Por alguna extraña y conocida razón, aún no he publicado aquel primer libro. A lo largo de todos estos años se mantuvo en constante gestación, buscando su momento de ser y nacer. La vida me fue llevando por varias interpretaciones del mismo, y sea su final, su principio o su lineamiento, siempre algo cambió para mejor. Celosamente lo guardo y no lo apuro, pero con la entera confianza de que será en el mejor momento.
Cierto es que escribir suena más fácil decirlo que hacerlo, y una vez que regresé del largo viaje con mis manuscritos fragmentados en hojas sueltas y cuadernos aguerridos, fue difícil conectarme con el trabajo de escribir en una computadora. El proceso de tipear me cansaba y me aburría rápidamente, me quitaba elocuencia y me hacía redundar constantemente en párrafos y oraciones. Y en el mientras tanto, por supuesto que se contempla el contexto, ya que para poder escribir, hay que partir de la base de que uno tiene que estar tranquilo e inspirado. Encontrar, construir y establecer ese espacio fue por muchos años una lucha sin fin, ya que vivía constantemente de un lugar a otro, entre viajes, mudanzas y decisiones.
A los 26 años vivía en Venecia, y allí creía haber encontrado mi lugar en el mundo. Trabajaba en un hotel y me sobraba el tiempo y la libertad para sumergirme en el romanticismo de sus canales. Pero de un día para el otro todo eso desapareció y una pandemia puso todo de revés. Lejos de huir y volver a mi casa, decidí afrontar la odisea que implicaría sobrevivir solo y sin techo en el mundo. Aquel periodo fue quizás el más difícil de mi vida, pero fue el que revindicó mi esencia de escritor, ya que me sobraba lo que siempre necesitaba: tiempo.
Durante el primer año de pandemia estuve escribiendo poesías, que no hacían más que canalizar y romantizar el naufragio que atravesaba entre el desconcierto y el caos. Blandiendo el arte de viajar fui por varias ciudades y eso alimentó mucha mi creatividad, hasta que al cabo de un tiempo, tenía en mi cabeza una nueva historia, y que desde el principio supe, sería la mejor de mi vida.

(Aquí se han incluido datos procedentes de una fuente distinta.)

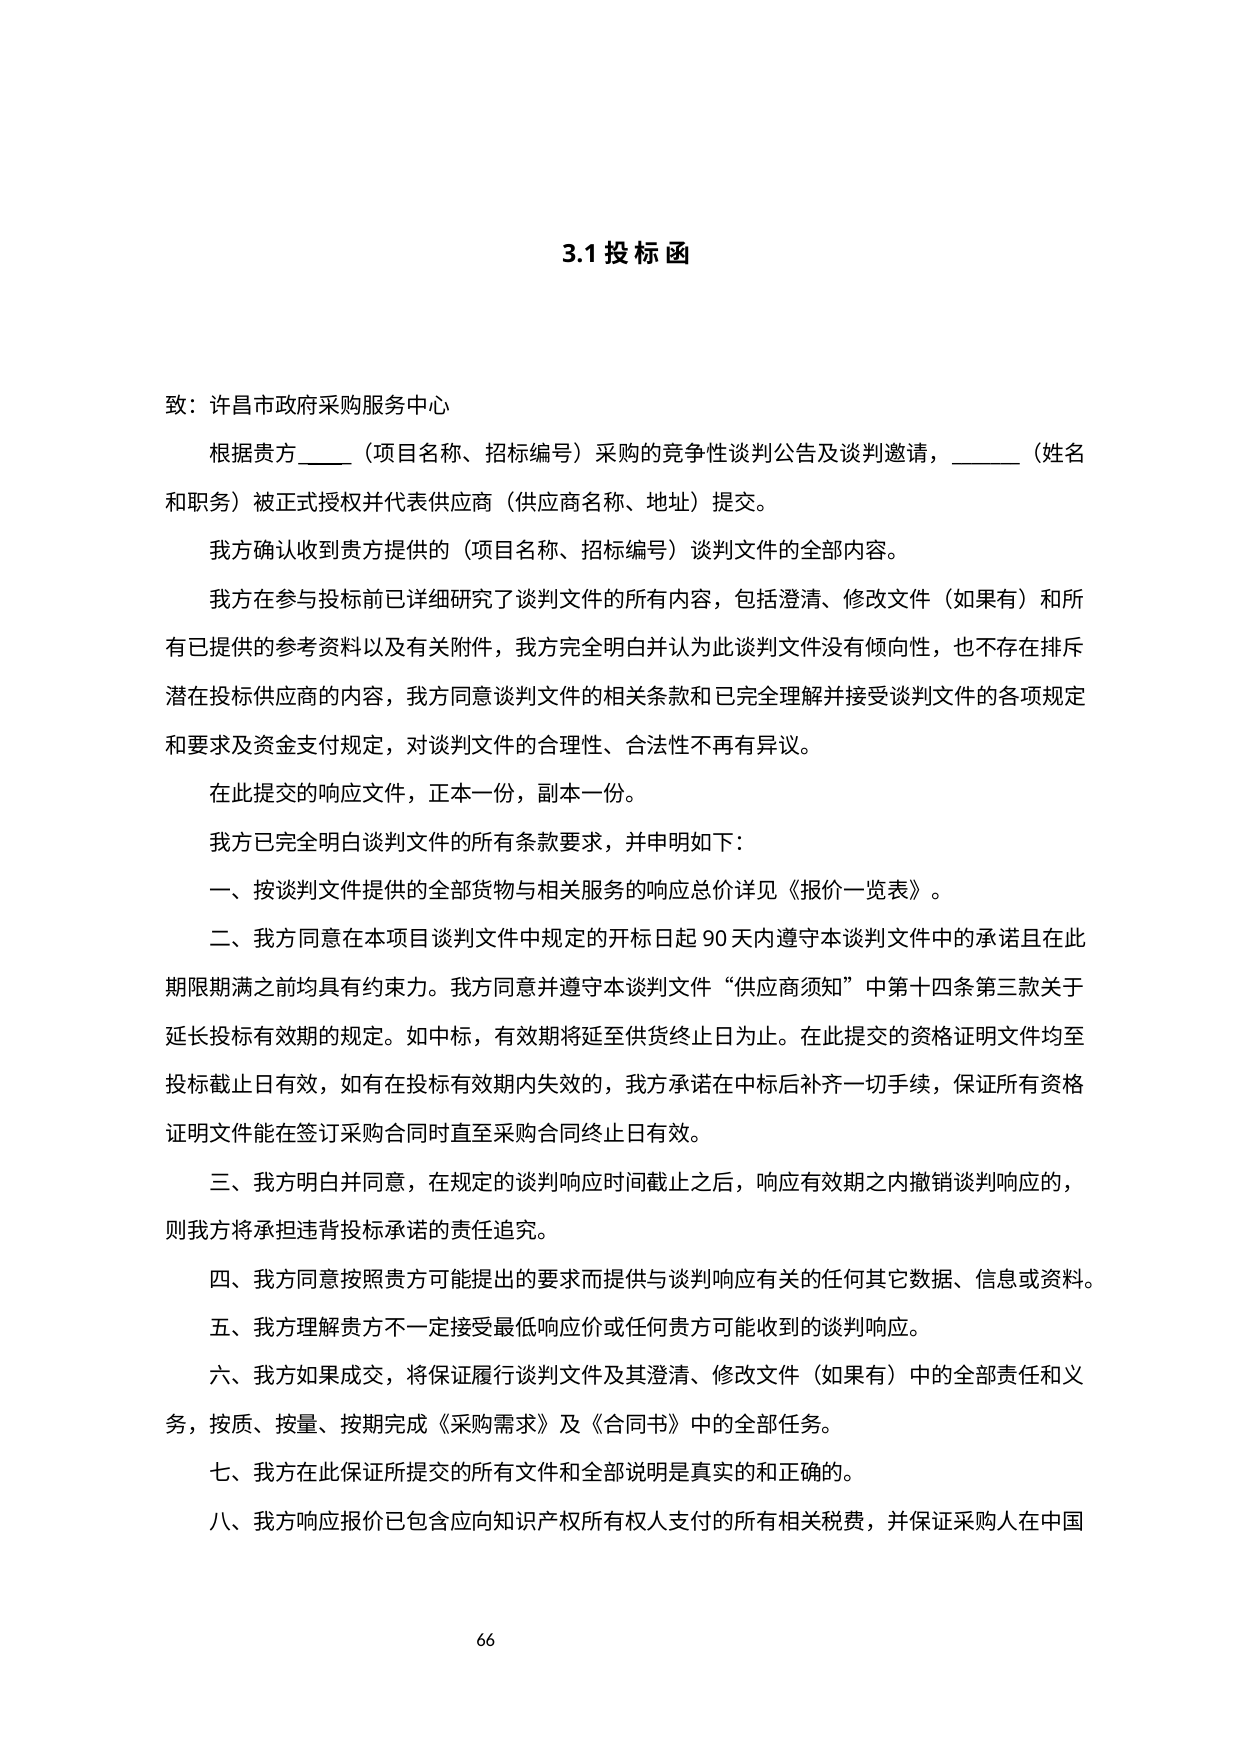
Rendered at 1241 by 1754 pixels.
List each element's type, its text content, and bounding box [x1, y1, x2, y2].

text 致：许昌市政府采购服务中心 [165, 387, 1087, 420]
text 我方确认收到贵方提供的（项目名称、招标编号）谈判文件的全部内容。 [165, 533, 1087, 565]
text 七、我方在此保证所提交的所有文件和全部说明是真实的和正确的。 [165, 1455, 1087, 1487]
text 三、我方明白并同意，在规定的谈判响应时间截止之后，响应有效期之内撤销谈判响应的，则我方将承担违背投标承诺的责任追究。 [165, 1164, 1087, 1245]
text 一、按谈判文件提供的全部货物与相关服务的响应总价详见《报价一览表》。 [165, 872, 1087, 905]
text 3.1 投 标 函 [165, 219, 1087, 284]
text 根据贵方__ _（项目名称、招标编号）采购的竞争性谈判公告及谈判邀请，_______（姓名和职务）被正式授权并代表供应商（供应商名称、地址）提交。 [165, 436, 1087, 517]
text 在此提交的响应文件，正本一份，副本一份。 [165, 776, 1087, 808]
text 二、我方同意在本项目谈判文件中规定的开标日起90天内遵守本谈判文件中的承诺且在此期限期满之前均具有约束力。我方同意并遵守本谈判文件“供应商须知”中第十四条第三款关于延长投标有效期的规定。如中标，有效期将延至供货终止日为止。在此提交的资格证明文件均至投标截止日有效，如有在投标有效期内失效的，我方承诺在中标后补齐一切手续，保证所有资格证明文件能在签订采购合同时直至采购合同终止日有效。 [165, 921, 1087, 1148]
text 四、我方同意按照贵方可能提出的要求而提供与谈判响应有关的任何其它数据、信息或资料。 [165, 1261, 1087, 1294]
text 五、我方理解贵方不一定接受最低响应价或任何贵方可能收到的谈判响应。 [165, 1309, 1087, 1342]
text 六、我方如果成交，将保证履行谈判文件及其澄清、修改文件（如果有）中的全部责任和义务，按质、按量、按期完成《采购需求》及《合同书》中的全部任务。 [165, 1358, 1087, 1439]
text 我方在参与投标前已详细研究了谈判文件的所有内容，包括澄清、修改文件（如果有）和所有已提供的参考资料以及有关附件，我方完全明白并认为此谈判文件没有倾向性，也不存在排斥潜在投标供应商的内容，我方同意谈判文件的相关条款和已完全理解并接受谈判文件的各项规定和要求及资金支付规定，对谈判文件的合理性、合法性不再有异议。 [165, 581, 1087, 760]
text 我方已完全明白谈判文件的所有条款要求，并申明如下： [165, 824, 1087, 857]
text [165, 1503, 1087, 1536]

Así se comenzó a gestar el “Peón Bohemio”, una historia de fantasía en la cual un universo de ajedrez refleja el proceso mediante el cual yo me antepuse a la dura y conflictiva realidad causada por el coronavirus. El proceso creativo de aquel libro implicó un peregrinaje desde Roma hasta Santiago de Compostela, careciendo dinero a lo largo de cinco meses y más de 3000 km de camino. Por supuesto mucho me entusiasma el resultado de tal aventura, y por eso hoy en día el Peón Bohemio es mi mayor proyecto y el libro que más deseos tengo de ver publicado.
Sin querer dejar por fuera la historia de aquel mítico peregrinaje, comencé a escribir en paralelo al Peón Bohemio, un libro titulado: “Alea Iacta Est” (La suerte fue echada), que no solo narra la increíble aventura vivida, sino también el proceso mediante el cual el ajedrez fue mi herramienta para defenderme y vencer.
Ambos libros avanzan día a día, y tengo mucha confianza en que pronto saldrán a la luz. Sin embargo, el 2023 estaba predestinado a ser mi gran año. Desde un inicio me sorprendió con la posibilidad de publicar mis primeras palabras en este diario, al cual agradezco y aprecio muchísimo. Los meses siguen pasando y siempre todo cada vez mejor.
El 23 de septiembre del 2023, en mi cumpleaños número 30, quise regalarme algo muy especial: publicar mi primer libro. Fue entonces que reuní todas las poesías que había escrito durante el 2020 y compaginé un poemario que titule: “La cuarentena en el desierto”. Mediante un fácil proceso de auto publicación de Amazon, logré imprimir sus 84 páginas en formato de tapa blanda y por primera vez en mi vida, en el día de mi cumpleaños, tuve un libro mío en las manos.
Aún no es mi mayor oficio, pero escribir es la aventura más romantica de mi vida.